# [What is required]
Below are records to give again exactly; omit each image they contain.

# [Records for this task]
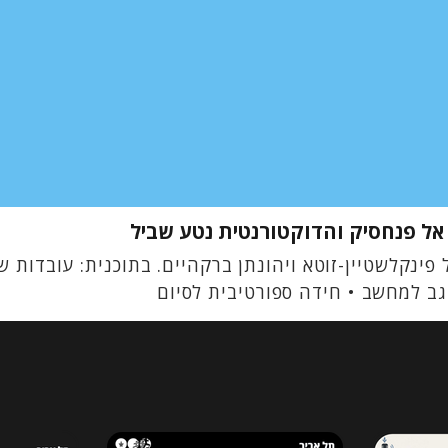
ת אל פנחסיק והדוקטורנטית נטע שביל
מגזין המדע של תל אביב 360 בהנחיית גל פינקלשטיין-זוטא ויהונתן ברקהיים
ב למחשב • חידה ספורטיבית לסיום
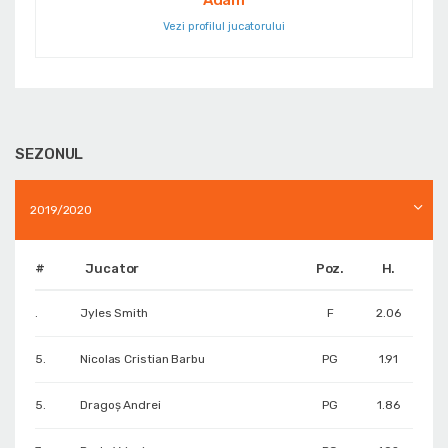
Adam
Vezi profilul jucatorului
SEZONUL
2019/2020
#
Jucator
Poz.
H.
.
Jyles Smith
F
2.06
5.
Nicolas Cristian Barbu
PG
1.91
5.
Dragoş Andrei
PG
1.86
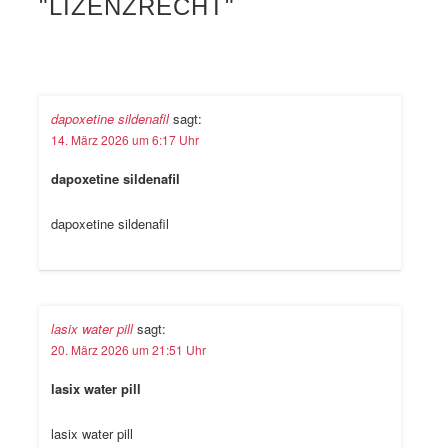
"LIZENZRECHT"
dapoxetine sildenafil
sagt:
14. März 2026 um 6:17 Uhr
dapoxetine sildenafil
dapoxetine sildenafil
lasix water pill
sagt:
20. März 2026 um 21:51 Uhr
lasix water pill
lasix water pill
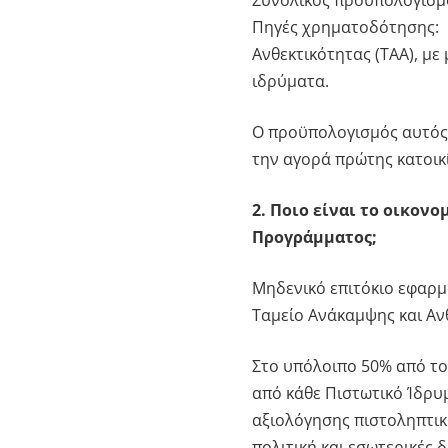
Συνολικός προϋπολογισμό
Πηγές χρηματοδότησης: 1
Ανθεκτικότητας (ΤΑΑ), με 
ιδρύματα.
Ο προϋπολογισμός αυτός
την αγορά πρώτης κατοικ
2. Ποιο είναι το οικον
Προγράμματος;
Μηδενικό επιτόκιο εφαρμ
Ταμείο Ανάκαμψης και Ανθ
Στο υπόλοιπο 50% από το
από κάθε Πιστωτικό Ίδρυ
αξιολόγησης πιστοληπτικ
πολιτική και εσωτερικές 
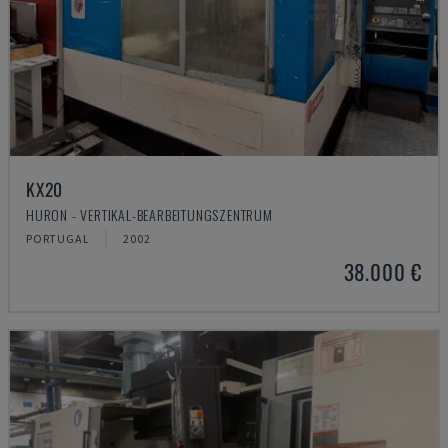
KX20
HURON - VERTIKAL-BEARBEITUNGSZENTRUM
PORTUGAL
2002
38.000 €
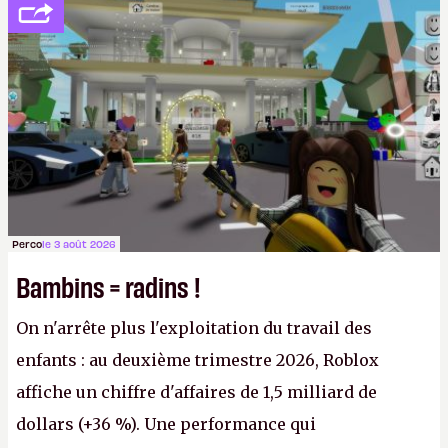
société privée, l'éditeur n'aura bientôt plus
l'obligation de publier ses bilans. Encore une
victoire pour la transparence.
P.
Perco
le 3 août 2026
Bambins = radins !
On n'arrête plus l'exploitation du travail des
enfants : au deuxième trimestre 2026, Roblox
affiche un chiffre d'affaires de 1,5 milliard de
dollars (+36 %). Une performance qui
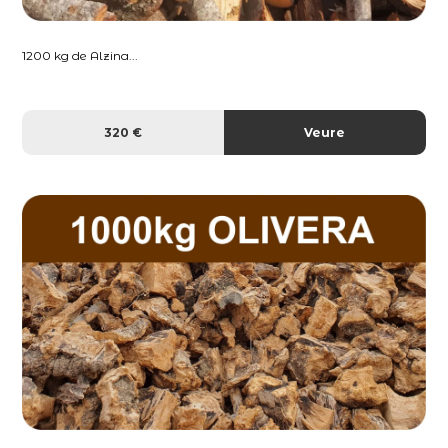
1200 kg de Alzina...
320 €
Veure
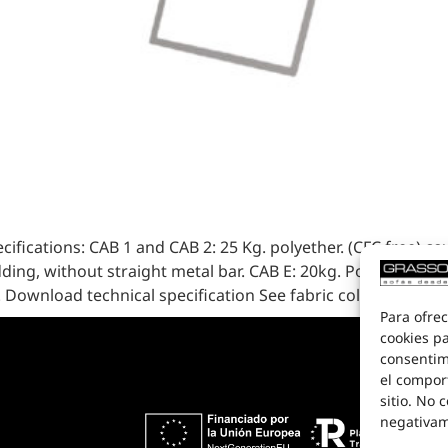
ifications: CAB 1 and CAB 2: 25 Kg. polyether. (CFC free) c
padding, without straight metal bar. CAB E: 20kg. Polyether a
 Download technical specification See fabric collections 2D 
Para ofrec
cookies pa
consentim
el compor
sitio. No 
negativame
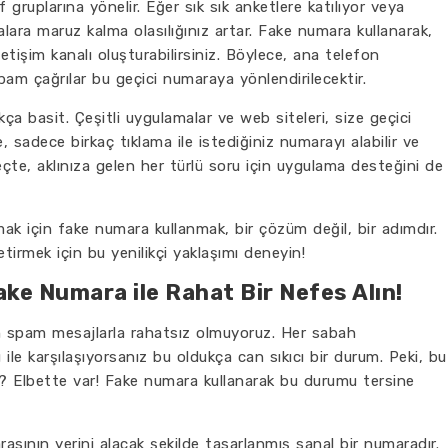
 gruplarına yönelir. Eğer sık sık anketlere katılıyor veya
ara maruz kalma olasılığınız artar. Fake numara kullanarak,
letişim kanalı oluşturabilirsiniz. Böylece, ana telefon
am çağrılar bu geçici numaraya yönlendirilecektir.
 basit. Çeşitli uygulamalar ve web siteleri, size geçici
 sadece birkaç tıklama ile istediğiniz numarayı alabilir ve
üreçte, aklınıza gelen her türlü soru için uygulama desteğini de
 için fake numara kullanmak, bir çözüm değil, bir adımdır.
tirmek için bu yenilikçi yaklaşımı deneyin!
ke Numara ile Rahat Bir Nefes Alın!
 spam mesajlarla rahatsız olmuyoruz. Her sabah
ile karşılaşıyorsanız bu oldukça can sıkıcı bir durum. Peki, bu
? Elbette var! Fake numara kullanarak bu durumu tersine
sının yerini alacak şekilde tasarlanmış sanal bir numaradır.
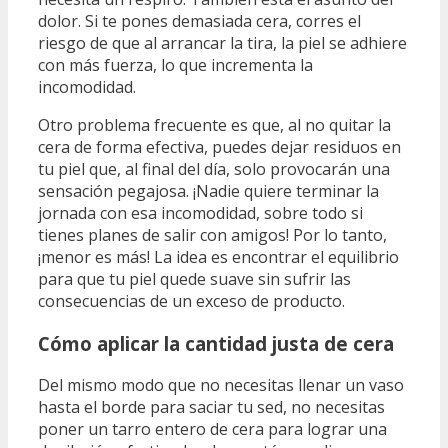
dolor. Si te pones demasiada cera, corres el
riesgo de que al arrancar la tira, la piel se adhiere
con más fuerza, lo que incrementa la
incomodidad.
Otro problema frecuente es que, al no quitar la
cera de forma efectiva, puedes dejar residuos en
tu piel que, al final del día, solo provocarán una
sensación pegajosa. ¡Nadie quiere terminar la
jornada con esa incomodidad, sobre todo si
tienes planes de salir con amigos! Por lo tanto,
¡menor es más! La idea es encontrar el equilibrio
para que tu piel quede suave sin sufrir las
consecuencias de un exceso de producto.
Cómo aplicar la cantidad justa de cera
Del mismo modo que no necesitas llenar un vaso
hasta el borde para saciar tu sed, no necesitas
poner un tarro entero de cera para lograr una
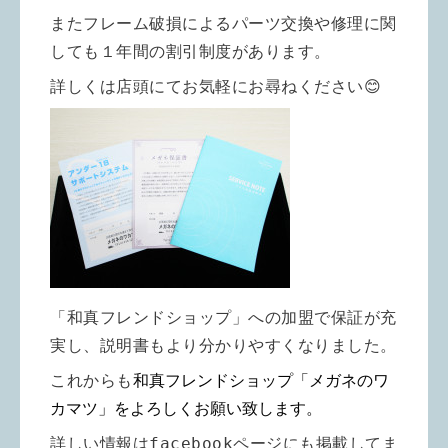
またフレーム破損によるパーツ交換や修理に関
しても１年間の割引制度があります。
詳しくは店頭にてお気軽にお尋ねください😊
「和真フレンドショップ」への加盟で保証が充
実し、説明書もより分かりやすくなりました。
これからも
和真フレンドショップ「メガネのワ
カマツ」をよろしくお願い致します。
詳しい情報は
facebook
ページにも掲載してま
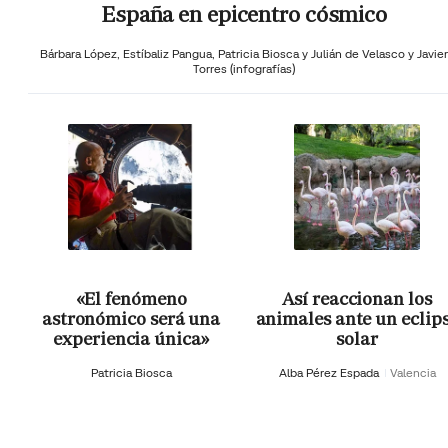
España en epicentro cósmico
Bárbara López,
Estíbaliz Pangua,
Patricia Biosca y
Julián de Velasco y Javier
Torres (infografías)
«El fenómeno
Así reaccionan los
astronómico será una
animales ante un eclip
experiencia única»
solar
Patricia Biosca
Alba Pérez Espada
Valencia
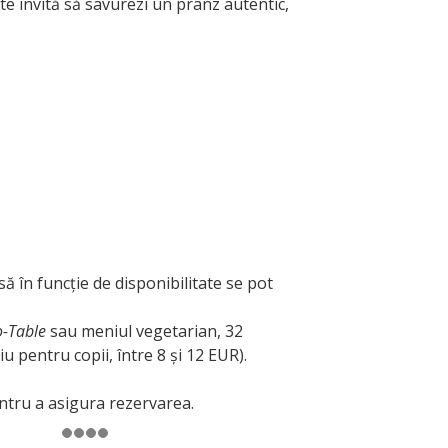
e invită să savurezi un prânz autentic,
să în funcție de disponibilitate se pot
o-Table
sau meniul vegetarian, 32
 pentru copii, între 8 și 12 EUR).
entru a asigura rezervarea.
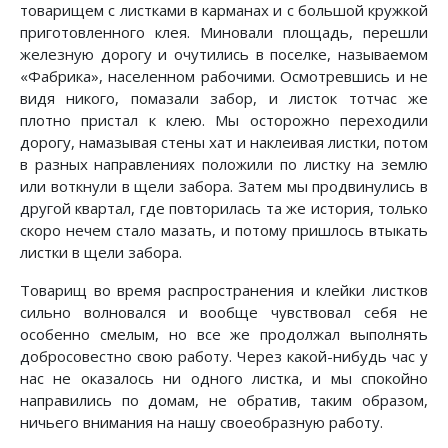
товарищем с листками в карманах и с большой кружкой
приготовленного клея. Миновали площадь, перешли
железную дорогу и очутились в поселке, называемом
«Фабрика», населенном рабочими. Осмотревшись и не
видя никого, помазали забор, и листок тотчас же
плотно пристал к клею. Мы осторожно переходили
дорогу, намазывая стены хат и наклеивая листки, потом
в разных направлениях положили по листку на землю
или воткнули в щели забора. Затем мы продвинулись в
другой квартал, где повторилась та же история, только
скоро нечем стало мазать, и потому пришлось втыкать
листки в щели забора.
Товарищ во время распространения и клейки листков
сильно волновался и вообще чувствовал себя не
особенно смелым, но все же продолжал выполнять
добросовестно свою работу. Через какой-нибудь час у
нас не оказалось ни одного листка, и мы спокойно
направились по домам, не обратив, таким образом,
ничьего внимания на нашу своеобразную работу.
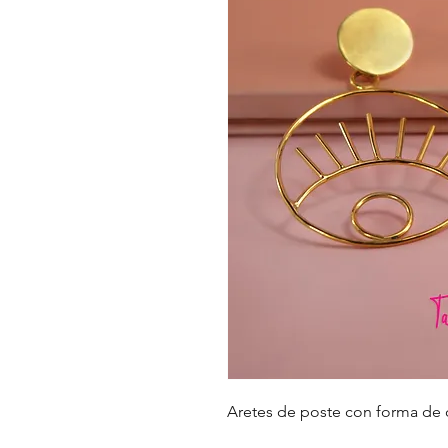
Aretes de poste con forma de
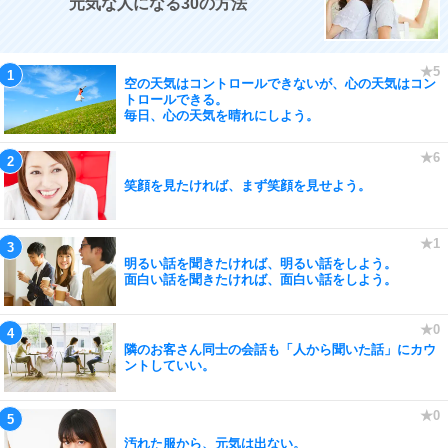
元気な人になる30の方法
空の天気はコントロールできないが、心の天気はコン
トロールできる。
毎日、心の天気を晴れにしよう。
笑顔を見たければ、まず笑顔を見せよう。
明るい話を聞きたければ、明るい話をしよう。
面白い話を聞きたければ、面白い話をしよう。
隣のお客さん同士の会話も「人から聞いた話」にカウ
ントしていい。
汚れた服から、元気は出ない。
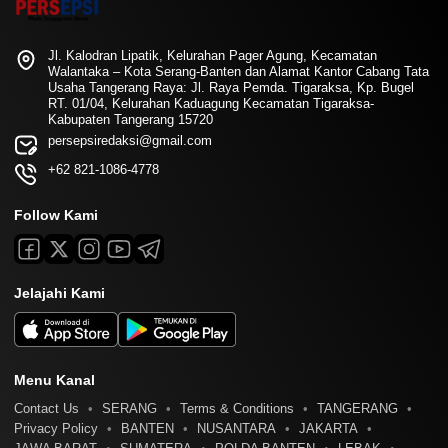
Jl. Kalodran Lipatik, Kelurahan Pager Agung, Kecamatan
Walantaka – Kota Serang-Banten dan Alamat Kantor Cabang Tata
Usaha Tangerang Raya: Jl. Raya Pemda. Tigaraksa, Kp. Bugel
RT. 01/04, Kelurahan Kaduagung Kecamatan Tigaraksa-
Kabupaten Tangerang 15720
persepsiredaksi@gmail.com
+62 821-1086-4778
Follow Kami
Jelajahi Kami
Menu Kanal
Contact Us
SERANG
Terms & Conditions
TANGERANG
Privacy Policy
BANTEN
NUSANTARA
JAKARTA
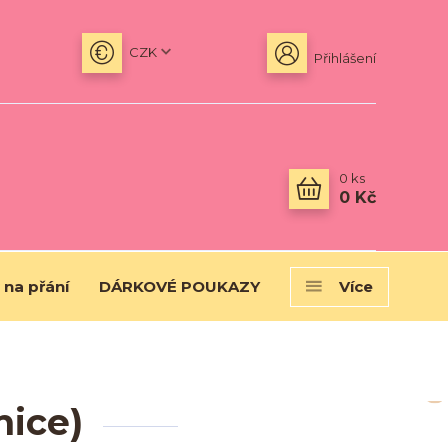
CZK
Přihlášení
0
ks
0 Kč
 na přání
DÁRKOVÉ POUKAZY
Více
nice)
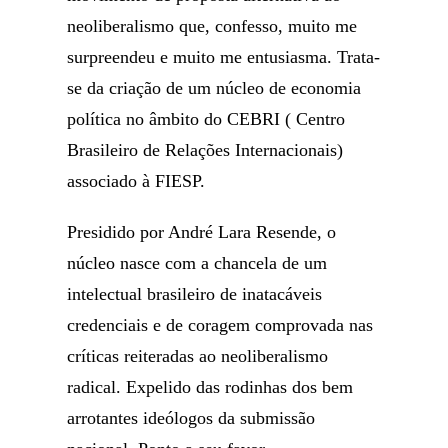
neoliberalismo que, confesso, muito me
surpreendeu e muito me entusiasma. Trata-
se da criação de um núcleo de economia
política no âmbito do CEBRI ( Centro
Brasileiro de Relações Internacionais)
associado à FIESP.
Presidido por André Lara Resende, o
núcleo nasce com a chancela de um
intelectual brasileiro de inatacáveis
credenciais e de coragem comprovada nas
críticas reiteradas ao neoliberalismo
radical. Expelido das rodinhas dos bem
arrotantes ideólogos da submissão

# [Written response]
ת אל פנחסיק והדוקטורנטית נטע שביל
מגזין המדע של תל אביב 360 בהנחיית גל פינקלשטיין-זוטא ויהונתן ברקהיים
ב למחשב • חידה ספורטיבית לסיום
Adam
Vezi profilul jucatorului
SEZONUL
2019/2020
#
Jucator
Poz.
H.
.
Jyles Smith
F
2.06
5.
Nicolas Cristian Barbu
PG
1.91
5.
Dragoş Andrei
PG
1.86
"LIZENZRECHT"
dapoxetine sildenafil
sagt:
14. März 2026 um 6:17 Uhr
dapoxetine sildenafil
dapoxetine sildenafil
lasix water pill
sagt:
20. März 2026 um 21:51 Uhr
lasix water pill
lasix water pill
Συνολικός προϋπολογισμό
Πηγές χρηματοδότησης: 1
Ανθεκτικότητας (ΤΑΑ), με 
ιδρύματα.
Ο προϋπολογισμός αυτός
την αγορά πρώτης κατοικ
2. Ποιο είναι το οικον
Προγράμματος;
Μηδενικό επιτόκιο εφαρμ
Ταμείο Ανάκαμψης και Ανθ
Στο υπόλοιπο 50% από το
από κάθε Πιστωτικό Ίδρυ
αξιολόγησης πιστοληπτικ
πολιτική και εσωτερικές 
KX20
HURON - VERTIKAL-BEARBEITUNGSZENTRUM
PORTUGAL
2002
38.000 €
société privée, l'éditeur n'aura bientôt plus
l'obligation de publier ses bilans. Encore une
victoire pour la transparence.
P.
Perco
le 3 août 2026
Bambins = radins !
On n'arrête plus l'exploitation du travail des
enfants : au deuxième trimestre 2026, Roblox
affiche un chiffre d'affaires de 1,5 milliard de
dollars (+36 %). Une performance qui
1200 kg de Alzina...
320 €
Veure
ifications: CAB 1 and CAB 2: 25 Kg. polyether. (CFC free) c
padding, without straight metal bar. CAB E: 20kg. Polyether a
 Download technical specification See fabric collections 2D 
Para ofrec
cookies pa
consentim
el compor
sitio. No 
negativame
 gruplarına yönelir. Eğer sık sık anketlere katılıyor veya
ara maruz kalma olasılığınız artar. Fake numara kullanarak,
letişim kanalı oluşturabilirsiniz. Böylece, ana telefon
am çağrılar bu geçici numaraya yönlendirilecektir.
 basit. Çeşitli uygulamalar ve web siteleri, size geçici
 sadece birkaç tıklama ile istediğiniz numarayı alabilir ve
üreçte, aklınıza gelen her türlü soru için uygulama desteğini de
 için fake numara kullanmak, bir çözüm değil, bir adımdır.
tirmek için bu yenilikçi yaklaşımı deneyin!
ke Numara ile Rahat Bir Nefes Alın!
 spam mesajlarla rahatsız olmuyoruz. Her sabah
ile karşılaşıyorsanız bu oldukça can sıkıcı bir durum. Peki, bu
? Elbette var! Fake numara kullanarak bu durumu tersine
sının yerini alacak şekilde tasarlanmış sanal bir numaradır.
dolor. Si te pones demasiada cera, corres el
riesgo de que al arrancar la tira, la piel se adhiere
con más fuerza, lo que incrementa la
incomodidad.
Otro problema frecuente es que, al no quitar la
cera de forma efectiva, puedes dejar residuos en
tu piel que, al final del día, solo provocarán una
sensación pegajosa. ¡Nadie quiere terminar la
jornada con esa incomodidad, sobre todo si
tienes planes de salir con amigos! Por lo tanto,
¡menor es más! La idea es encontrar el equilibrio
para que tu piel quede suave sin sufrir las
consecuencias de un exceso de producto.
Cómo aplicar la cantidad justa de cera
Del mismo modo que no necesitas llenar un vaso
hasta el borde para saciar tu sed, no necesitas
poner un tarro entero de cera para lograr una
またフレーム破損によるパーツ交換や修理に関
しても１年間の割引制度があります。
詳しくは店頭にてお気軽にお尋ねください😊
「和真フレンドショップ」への加盟で保証が充
実し、説明書もより分かりやすくなりました。
これからも
和真フレンドショップ「メガネのワ
カマツ」をよろしくお願い致します。
詳しい情報は
facebook
ページにも掲載してま
España en epicentro cósmico
Bárbara López,
Estíbaliz Pangua,
Patricia Biosca y
Julián de Velasco y Javier
Torres (infografías)
«El fenómeno
Así reaccionan los
astronómico será una
animales ante un eclip
experiencia única»
solar
Patricia Biosca
Alba Pérez Espada
Valencia
e invită să savurezi un prânz autentic,
să în funcție de disponibilitate se pot
o-Table
sau meniul vegetarian, 32
 pentru copii, între 8 și 12 EUR).
entru a asigura rezervarea.
товарищем с листками в карманах и с большой кружкой
приготовленного клея. Миновали площадь, перешли
железную дорогу и очутились в поселке, называемом
«Фабрика», населенном рабочими. Осмотревшись и не
видя никого, помазали забор, и листок тотчас же
плотно пристал к клею. Мы осторожно переходили
дорогу, намазывая стены хат и наклеивая листки, потом
в разных направлениях положили по листку на землю
или воткнули в щели забора. Затем мы продвинулись в
другой квартал, где повторилась та же история, только
скоро нечем стало мазать, и потому пришлось втыкать
листки в щели забора.
Товарищ во время распространения и клейки листков
сильно волновался и вообще чувствовал себя не
особенно смелым, но все же продолжал выполнять
добросовестно свою работу. Через какой-нибудь час у
нас не оказалось ни одного листка, и мы спокойно
направились по домам, не обратив, таким образом,
ничьего внимания на нашу своеобразную работу.
Aretes de poste con forma de
元気な人になる30の方法
空の天気はコントロールできないが、心の天気はコン
トロールできる。
毎日、心の天気を晴れにしよう。
笑顔を見たければ、まず笑顔を見せよう。
明るい話を聞きたければ、明るい話をしよう。
面白い話を聞きたければ、面白い話をしよう。
隣のお客さん同士の会話も「人から聞いた話」にカウ
ントしていい。
汚れた服から、元気は出ない。
Jl. Kalodran Lipatik, Kelurahan Pager Agung, Kecamatan
Walantaka – Kota Serang-Banten dan Alamat Kantor Cabang Tata
Usaha Tangerang Raya: Jl. Raya Pemda. Tigaraksa, Kp. Bugel
RT. 01/04, Kelurahan Kaduagung Kecamatan Tigaraksa-
Kabupaten Tangerang 15720
persepsiredaksi@gmail.com
+62 821-1086-4778
Follow Kami
Jelajahi Kami
Menu Kanal
Contact Us
SERANG
Terms & Conditions
TANGERANG
Privacy Policy
BANTEN
NUSANTARA
JAKARTA
CZK
Přihlášení
0
ks
0 Kč
 na přání
DÁRKOVÉ POUKAZY
Více
nice)
neoliberalismo que, confesso, muito me
surpreendeu e muito me entusiasma. Trata-
se da criação de um núcleo de economia
política no âmbito do CEBRI ( Centro
Brasileiro de Relações Internacionais)
associado à FIESP.
Presidido por André Lara Resende, o
núcleo nasce com a chancela de um
intelectual brasileiro de inatacáveis
credenciais e de coragem comprovada nas
críticas reiteradas ao neoliberalismo
radical. Expelido das rodinhas dos bem
arrotantes ideólogos da submissão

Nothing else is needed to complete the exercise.